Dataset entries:
== Segment start ==
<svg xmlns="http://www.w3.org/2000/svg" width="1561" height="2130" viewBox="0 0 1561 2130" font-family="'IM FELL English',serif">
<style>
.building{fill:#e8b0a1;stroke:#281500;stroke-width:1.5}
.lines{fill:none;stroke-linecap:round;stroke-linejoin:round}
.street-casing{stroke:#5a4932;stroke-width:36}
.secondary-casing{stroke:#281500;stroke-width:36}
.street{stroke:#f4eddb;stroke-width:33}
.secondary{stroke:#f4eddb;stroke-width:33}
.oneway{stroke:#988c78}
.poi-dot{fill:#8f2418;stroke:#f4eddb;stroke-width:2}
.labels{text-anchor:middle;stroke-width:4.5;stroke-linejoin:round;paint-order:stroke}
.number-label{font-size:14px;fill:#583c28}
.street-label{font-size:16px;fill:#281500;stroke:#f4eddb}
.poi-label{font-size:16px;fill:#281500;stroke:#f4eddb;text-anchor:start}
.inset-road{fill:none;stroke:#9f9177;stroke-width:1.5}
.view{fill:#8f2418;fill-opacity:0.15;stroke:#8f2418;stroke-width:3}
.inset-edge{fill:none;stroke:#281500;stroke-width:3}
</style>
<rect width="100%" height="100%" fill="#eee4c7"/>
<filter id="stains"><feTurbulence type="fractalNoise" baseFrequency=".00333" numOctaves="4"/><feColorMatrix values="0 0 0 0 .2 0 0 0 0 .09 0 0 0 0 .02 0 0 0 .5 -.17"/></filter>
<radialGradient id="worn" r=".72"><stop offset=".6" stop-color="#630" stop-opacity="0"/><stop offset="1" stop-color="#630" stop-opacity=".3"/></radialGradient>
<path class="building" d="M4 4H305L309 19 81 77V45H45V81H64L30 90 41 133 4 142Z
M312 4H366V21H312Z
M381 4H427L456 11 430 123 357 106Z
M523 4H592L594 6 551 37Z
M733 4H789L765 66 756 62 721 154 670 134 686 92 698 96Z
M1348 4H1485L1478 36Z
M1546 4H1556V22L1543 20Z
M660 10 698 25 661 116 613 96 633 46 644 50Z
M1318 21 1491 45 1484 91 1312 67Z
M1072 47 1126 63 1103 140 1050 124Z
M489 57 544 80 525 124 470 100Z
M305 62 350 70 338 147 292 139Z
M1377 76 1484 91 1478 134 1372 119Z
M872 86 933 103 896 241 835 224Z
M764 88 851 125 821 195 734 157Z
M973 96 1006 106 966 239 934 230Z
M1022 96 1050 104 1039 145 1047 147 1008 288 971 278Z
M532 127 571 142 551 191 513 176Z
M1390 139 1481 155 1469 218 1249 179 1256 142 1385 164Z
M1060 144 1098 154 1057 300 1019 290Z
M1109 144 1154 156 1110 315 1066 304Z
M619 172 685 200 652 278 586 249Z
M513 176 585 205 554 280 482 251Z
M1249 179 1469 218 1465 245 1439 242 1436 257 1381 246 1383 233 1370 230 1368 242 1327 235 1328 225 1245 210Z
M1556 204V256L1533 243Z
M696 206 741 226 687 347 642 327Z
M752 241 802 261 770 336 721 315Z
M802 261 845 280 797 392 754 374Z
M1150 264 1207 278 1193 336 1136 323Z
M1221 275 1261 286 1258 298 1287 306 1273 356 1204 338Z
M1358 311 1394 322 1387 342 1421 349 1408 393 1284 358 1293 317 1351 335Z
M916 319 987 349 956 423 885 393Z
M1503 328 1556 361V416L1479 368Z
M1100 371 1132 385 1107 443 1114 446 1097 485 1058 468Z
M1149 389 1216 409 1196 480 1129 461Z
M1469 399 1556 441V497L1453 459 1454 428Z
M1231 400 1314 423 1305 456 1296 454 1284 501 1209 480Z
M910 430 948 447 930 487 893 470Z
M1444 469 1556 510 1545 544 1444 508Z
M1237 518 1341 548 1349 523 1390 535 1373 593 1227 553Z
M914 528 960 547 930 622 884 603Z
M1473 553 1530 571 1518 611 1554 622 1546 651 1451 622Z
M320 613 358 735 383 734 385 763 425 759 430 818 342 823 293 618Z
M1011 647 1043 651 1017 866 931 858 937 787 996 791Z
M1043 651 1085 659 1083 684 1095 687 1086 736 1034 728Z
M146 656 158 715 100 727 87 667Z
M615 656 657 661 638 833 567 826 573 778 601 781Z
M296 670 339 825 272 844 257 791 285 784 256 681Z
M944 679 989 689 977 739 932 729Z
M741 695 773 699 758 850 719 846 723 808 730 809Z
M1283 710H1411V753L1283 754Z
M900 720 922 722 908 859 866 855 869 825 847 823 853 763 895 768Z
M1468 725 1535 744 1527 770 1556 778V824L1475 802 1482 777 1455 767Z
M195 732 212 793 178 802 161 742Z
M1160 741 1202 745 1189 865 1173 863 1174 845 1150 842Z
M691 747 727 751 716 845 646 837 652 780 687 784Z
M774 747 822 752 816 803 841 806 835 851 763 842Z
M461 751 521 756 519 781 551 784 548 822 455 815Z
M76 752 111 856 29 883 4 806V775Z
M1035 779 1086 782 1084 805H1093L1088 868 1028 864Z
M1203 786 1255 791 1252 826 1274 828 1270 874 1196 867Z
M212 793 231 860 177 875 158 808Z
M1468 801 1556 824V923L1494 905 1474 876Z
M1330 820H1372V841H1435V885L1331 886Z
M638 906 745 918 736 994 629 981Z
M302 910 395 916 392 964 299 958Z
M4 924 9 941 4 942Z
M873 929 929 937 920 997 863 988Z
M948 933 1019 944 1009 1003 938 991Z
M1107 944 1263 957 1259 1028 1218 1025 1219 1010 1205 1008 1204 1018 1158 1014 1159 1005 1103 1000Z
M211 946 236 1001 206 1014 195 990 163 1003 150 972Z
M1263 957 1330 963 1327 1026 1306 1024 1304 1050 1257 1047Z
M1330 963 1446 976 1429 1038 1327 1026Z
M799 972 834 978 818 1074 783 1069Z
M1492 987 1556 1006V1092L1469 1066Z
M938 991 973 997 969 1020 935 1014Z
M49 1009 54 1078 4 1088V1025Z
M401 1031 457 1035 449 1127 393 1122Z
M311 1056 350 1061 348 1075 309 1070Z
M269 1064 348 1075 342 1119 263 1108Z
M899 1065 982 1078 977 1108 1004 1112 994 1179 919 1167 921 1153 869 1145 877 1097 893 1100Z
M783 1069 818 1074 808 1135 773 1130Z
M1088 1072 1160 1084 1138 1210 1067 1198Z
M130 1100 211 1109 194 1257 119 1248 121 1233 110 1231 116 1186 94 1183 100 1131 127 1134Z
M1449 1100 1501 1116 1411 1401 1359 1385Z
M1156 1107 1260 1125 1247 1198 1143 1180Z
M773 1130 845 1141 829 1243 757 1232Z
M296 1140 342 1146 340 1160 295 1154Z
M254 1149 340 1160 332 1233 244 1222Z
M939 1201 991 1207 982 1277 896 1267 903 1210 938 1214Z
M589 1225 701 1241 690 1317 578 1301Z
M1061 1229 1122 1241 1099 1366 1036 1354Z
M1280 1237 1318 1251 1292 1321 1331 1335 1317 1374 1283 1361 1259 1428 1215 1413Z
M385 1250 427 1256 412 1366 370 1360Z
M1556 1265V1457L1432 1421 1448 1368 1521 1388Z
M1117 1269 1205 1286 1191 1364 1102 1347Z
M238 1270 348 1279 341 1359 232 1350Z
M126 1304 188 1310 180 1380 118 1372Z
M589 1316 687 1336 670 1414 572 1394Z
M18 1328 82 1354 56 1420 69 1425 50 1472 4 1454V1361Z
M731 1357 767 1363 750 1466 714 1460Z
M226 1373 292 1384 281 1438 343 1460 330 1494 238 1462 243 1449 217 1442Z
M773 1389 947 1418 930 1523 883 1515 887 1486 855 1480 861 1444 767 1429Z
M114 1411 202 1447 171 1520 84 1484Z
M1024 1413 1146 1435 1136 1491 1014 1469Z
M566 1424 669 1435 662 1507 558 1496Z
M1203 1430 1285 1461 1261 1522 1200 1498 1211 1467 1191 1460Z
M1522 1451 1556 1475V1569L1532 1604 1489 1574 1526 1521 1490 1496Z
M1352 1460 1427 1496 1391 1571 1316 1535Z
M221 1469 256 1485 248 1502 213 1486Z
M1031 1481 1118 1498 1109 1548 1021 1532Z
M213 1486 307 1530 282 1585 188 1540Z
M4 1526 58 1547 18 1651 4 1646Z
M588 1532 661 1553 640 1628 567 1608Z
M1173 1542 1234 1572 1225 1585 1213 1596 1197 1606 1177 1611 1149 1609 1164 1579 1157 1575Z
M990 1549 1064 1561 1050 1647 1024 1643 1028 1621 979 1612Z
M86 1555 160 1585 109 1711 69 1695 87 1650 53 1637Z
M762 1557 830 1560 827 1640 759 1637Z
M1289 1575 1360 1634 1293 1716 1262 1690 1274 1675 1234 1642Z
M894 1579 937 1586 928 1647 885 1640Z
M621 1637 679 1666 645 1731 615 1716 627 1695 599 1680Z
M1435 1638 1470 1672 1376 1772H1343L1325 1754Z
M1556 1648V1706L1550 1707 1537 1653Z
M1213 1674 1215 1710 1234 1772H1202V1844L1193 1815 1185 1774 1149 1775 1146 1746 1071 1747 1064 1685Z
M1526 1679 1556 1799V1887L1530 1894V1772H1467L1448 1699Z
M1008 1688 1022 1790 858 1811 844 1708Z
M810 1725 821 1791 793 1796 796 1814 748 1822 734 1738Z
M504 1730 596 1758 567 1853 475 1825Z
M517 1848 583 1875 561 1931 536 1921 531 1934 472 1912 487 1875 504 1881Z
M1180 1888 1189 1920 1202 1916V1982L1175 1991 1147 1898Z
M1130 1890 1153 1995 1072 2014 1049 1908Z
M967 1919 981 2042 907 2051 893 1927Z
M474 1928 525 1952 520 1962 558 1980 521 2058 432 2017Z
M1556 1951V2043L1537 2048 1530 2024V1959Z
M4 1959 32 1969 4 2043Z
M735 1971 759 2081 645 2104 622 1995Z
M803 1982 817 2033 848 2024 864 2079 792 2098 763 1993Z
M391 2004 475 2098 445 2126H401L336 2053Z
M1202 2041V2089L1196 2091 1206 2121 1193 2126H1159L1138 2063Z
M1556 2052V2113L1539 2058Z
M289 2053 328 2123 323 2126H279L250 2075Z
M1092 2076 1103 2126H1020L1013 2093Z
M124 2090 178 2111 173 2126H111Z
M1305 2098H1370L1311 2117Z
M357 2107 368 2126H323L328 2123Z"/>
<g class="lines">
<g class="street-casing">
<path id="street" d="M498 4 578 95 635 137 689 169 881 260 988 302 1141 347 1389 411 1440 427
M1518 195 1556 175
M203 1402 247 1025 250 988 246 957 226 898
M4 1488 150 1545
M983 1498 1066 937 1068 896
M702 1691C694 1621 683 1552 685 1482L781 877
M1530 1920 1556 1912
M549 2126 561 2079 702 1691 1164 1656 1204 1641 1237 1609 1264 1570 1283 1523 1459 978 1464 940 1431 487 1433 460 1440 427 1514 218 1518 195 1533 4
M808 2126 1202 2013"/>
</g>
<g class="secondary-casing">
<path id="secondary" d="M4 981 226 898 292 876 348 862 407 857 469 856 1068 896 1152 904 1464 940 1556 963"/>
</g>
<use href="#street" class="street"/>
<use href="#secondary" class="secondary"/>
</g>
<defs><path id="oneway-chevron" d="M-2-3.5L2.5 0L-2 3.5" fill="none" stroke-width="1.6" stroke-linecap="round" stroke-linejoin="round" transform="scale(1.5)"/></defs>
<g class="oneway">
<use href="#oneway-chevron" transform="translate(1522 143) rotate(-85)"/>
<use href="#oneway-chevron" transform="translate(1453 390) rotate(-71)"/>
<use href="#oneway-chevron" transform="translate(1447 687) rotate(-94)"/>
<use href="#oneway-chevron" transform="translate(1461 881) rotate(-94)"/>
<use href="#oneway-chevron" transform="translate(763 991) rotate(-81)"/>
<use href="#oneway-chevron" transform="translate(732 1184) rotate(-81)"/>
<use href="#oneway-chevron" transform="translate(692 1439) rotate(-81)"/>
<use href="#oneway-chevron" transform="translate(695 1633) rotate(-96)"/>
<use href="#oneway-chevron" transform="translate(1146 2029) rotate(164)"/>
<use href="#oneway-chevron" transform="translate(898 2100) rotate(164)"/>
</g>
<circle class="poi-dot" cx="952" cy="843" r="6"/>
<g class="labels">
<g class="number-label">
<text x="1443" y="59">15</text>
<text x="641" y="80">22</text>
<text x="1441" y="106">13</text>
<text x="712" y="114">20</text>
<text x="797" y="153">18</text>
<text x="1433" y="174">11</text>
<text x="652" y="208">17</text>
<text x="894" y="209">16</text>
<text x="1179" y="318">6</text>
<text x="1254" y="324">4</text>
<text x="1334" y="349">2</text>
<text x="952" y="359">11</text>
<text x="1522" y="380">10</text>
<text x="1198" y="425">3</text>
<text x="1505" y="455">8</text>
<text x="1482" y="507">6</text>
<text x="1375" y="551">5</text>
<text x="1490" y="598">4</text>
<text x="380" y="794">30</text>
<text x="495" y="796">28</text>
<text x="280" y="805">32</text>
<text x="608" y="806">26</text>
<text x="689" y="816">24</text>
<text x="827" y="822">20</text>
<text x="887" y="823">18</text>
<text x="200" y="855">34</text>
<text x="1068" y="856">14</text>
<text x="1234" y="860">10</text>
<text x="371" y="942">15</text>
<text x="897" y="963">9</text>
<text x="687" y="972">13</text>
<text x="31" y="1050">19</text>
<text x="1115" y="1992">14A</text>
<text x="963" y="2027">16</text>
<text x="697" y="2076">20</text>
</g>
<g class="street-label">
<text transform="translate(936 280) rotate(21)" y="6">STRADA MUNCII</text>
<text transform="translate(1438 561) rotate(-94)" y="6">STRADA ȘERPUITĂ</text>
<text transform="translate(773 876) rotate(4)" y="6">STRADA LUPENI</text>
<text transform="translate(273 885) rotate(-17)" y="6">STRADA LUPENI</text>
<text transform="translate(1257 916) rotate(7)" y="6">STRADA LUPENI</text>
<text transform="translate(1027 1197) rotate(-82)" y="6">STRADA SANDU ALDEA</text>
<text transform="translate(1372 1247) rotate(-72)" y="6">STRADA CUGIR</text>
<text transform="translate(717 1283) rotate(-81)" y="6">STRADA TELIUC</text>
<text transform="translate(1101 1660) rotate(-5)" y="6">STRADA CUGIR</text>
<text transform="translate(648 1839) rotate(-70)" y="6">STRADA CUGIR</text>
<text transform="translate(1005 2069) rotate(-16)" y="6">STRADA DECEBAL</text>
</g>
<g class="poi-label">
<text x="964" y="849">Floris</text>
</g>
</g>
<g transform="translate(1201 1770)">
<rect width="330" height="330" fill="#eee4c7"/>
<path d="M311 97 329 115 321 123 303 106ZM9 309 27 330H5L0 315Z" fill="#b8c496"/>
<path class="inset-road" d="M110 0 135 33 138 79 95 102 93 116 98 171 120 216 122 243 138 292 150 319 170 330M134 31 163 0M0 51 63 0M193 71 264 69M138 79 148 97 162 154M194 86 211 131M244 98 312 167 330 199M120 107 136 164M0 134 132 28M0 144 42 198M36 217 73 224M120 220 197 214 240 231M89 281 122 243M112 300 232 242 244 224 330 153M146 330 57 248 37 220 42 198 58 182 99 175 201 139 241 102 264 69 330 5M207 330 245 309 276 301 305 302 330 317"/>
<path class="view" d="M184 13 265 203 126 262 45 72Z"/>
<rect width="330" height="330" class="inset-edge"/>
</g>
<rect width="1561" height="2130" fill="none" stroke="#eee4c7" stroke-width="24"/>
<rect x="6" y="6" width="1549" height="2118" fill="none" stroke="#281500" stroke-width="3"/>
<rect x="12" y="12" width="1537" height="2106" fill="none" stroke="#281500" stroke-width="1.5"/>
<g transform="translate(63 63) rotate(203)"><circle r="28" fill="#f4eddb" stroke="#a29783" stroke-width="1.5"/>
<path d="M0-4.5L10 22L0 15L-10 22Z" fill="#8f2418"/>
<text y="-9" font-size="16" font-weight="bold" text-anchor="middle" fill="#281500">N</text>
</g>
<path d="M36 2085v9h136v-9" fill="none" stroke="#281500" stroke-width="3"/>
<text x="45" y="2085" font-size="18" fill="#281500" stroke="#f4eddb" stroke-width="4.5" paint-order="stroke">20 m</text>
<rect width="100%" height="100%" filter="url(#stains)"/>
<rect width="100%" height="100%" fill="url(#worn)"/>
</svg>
== Segment end ==
(EXERCISE) Find the string "lines" in the entries above. Copy each line where it occurs.

(REPLY)
.lines{fill:none;stroke-linecap:round;stroke-linejoin:round}
<g class="lines">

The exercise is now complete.